Scooter Carburetor Adjustment
If there's any one component that's more likely to go out of adjustment on your scooter (especially perhaps your Chinese scooter!), it's the carburetor. If it does go out of adjustment lots of things can happen. It can make the scooter hard to start, it can make the scooter slow to accelerate, it can cause the scooter to idle badly and stall or it can make the scooter idle fast so that it's trying to go all the time and needs the brake to hold it stationary. None of these things are good.
What the carburetor does is regulate the amount of fuel and air which are supplied to the engine. To go faster you need more fuel and more air and they must be in the right proportion. The fuel also has to be atomized as much as possible (i.e. be supplied in tiny droplets). The carburetor controls all these functions and generally does it quite well.
The type of carburetor used on most 150cc GY6 type engines is a Keihin style CV carburetor with a 24mm throat. Keihin design carburetors are a well tried and tested design developed in Japan (Keihin is a region near Tokyo).
Without removing and disassembling the carburetor, there are only two adjustments you can make, but these should take care of most minor problems. The first is the adjustment of the idle speed.
Above is a picture of a typical GY6 engine carburetor and the view is that from the right side of most engine configurations on 150cc Chinese scooters. There's a small spring loaded screw which adjusts the idle speed. It's right next to the throttle control which is connected to the twist grip on the right handlebar. On most 150cc scooters, idle speed should be around 1500rpm when the engine is fully warmed up. Don't make adjustments when the engine is cold. Take a 5 or 10 minute ride first. When the engine is cold the automatic choke is in operation and that can change the idle speed. If you have a tachometer, setting the speed is easy. If you don't, you want to set the speed to a low idle. Fast enough so that the engine doesn't stumble or stall, but slow enough that the clutch doesn't engage and try to move the scooter forward. On most scooters from 50cc to 250cc, this will be somewhere in the 1500-2000rpm region.
The other adjustment you can make is to the low speed fuel/air ("mixture") ratio. This is done on most scooters using a screw adjustment on the other side of the carburetor as shown below.
This screw changes the air to fuel ratio at low speeds. It shouldn't need much adjustment, but the way to do it is to turn the screw very slightly (1/8th turn) and see if the idle speed goes up or down. If it goes down, turn the screw back 1/8th turn to where it started, then 1/8 turn in the other direction and see if the idle speed goes up or down. If it goes down, turn it back to where you started since you didn't need any adjustment! If the idle speed goes up, continue turning the screw in 1/8th turn steps until the idle speed is at a maximum. If it starts to go down, turn it back to get the maximum idle speed.

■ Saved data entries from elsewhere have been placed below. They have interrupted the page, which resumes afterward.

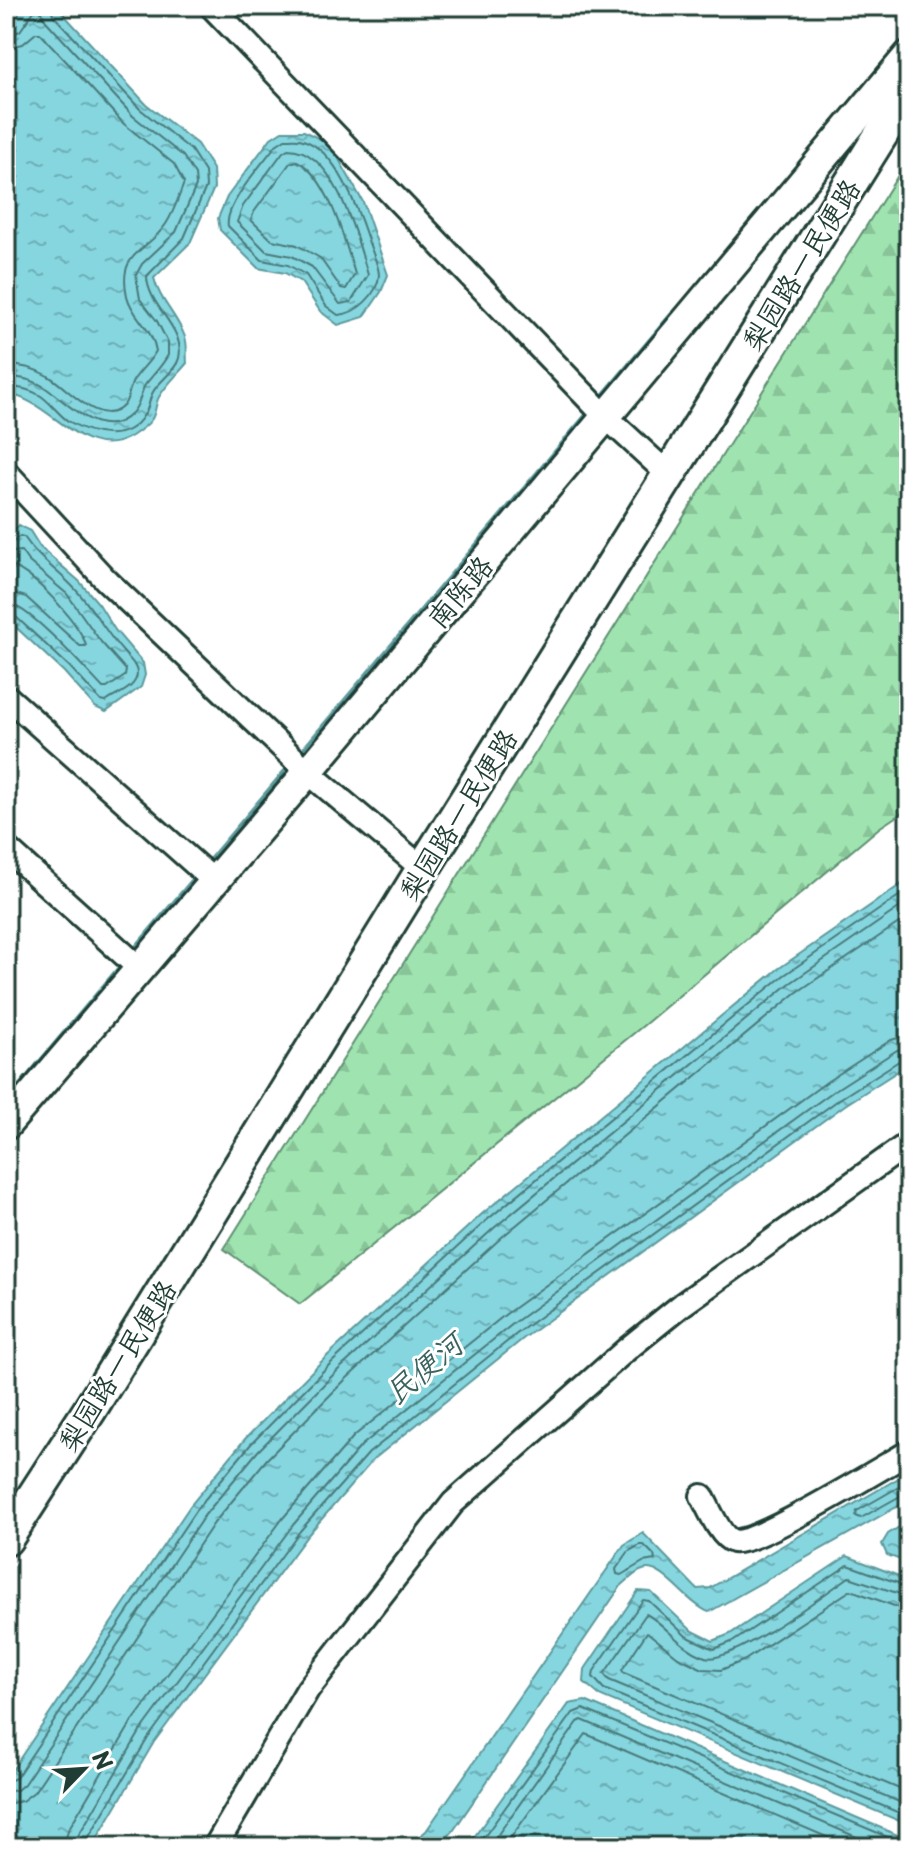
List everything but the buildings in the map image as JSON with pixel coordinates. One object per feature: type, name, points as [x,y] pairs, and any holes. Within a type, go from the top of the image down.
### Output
[{"type":"main road","name":"梨园路一民便路","points":[[6,1539],[89,1411],[909,90]]},
{"type":"street","points":[[211,6],[599,409],[669,475]]},
{"type":"street","name":"南陈路","points":[[6,1125],[131,961],[599,409],[909,55]]},
{"type":"street","points":[[6,472],[105,579],[300,764],[423,869]]},
{"type":"street","points":[[6,696],[205,874]]},
{"type":"street","points":[[6,848],[131,961]]},
{"type":"street","points":[[215,1847],[308,1689],[453,1503],[626,1350],[683,1304],[909,1143]]},
{"type":"street","points":[[702,1496],[725,1537],[740,1542],[769,1531],[909,1452]]},
{"type":"green space","points":[[909,158],[909,808],[879,828],[644,1025],[300,1304],[224,1249]]},
{"type":"water","points":[[18,6],[56,6],[146,104],[197,144],[213,169],[214,188],[190,243],[154,278],[185,337],[187,363],[159,397],[149,422],[132,436],[114,443],[98,443],[82,437],[38,406],[6,394],[6,22]]},
{"type":"water","points":[[282,131],[304,131],[322,140],[336,154],[363,202],[388,275],[364,317],[338,325],[320,311],[301,282],[285,273],[258,268],[220,230],[218,218],[227,197],[271,138]]},
{"type":"water","points":[[19,525],[30,531],[40,547],[79,581],[143,663],[145,675],[141,687],[106,712],[95,707],[64,672],[6,618],[6,538]]},
{"type":"water","name":"民便河","points":[[909,879],[909,1064],[845,1105],[524,1338],[374,1459],[307,1536],[154,1742],[92,1847],[6,1847],[6,1779],[190,1506],[245,1439],[325,1358],[482,1214],[778,969]]},
{"type":"water","points":[[909,1472],[909,1500],[709,1612],[654,1570],[643,1570],[633,1576],[621,1586],[453,1831],[438,1847],[406,1847],[426,1831],[624,1545],[643,1533],[697,1589],[710,1588]]},
{"type":"water","points":[[909,1521],[909,1563],[887,1555],[882,1544],[888,1534]]},
{"type":"water","points":[[847,1556],[909,1580],[909,1825],[599,1695],[584,1682],[585,1669],[638,1591],[651,1592],[691,1630],[713,1641],[730,1634]]},
{"type":"water","points":[[585,1701],[909,1840],[909,1847],[467,1847],[569,1704]]},
{"type":"waterway","points":[[132,953],[672,315]]},
{"type":"waterway","points":[[6,1103],[125,962]]}]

You may need to go back to the idle speed screw to lower the idle speed if it's now too fast. So the basic procedure is to set the fuel/air mixture to give you the fastest idle, then use the idle speed adjustment to set the speed to the lowest rpm that gives you smooth running.
If the scooter idles well and runs fine at low speed, but has problems at high speed, the problem may lie inside the carburetor with the main jet. The fuel/air ratio at higher speeds is set by the jets inside the carburetor and to get at them the carburetor has be be removed and disassembled. This can be a tricky job as the parts are small and delicate. The good news is that these carburetors are quite cheap. You can get a new one for $50-$60, so if you can't make your scooter run smoothly and you don't like the idea of taking the carburetor apart, you can always replace it!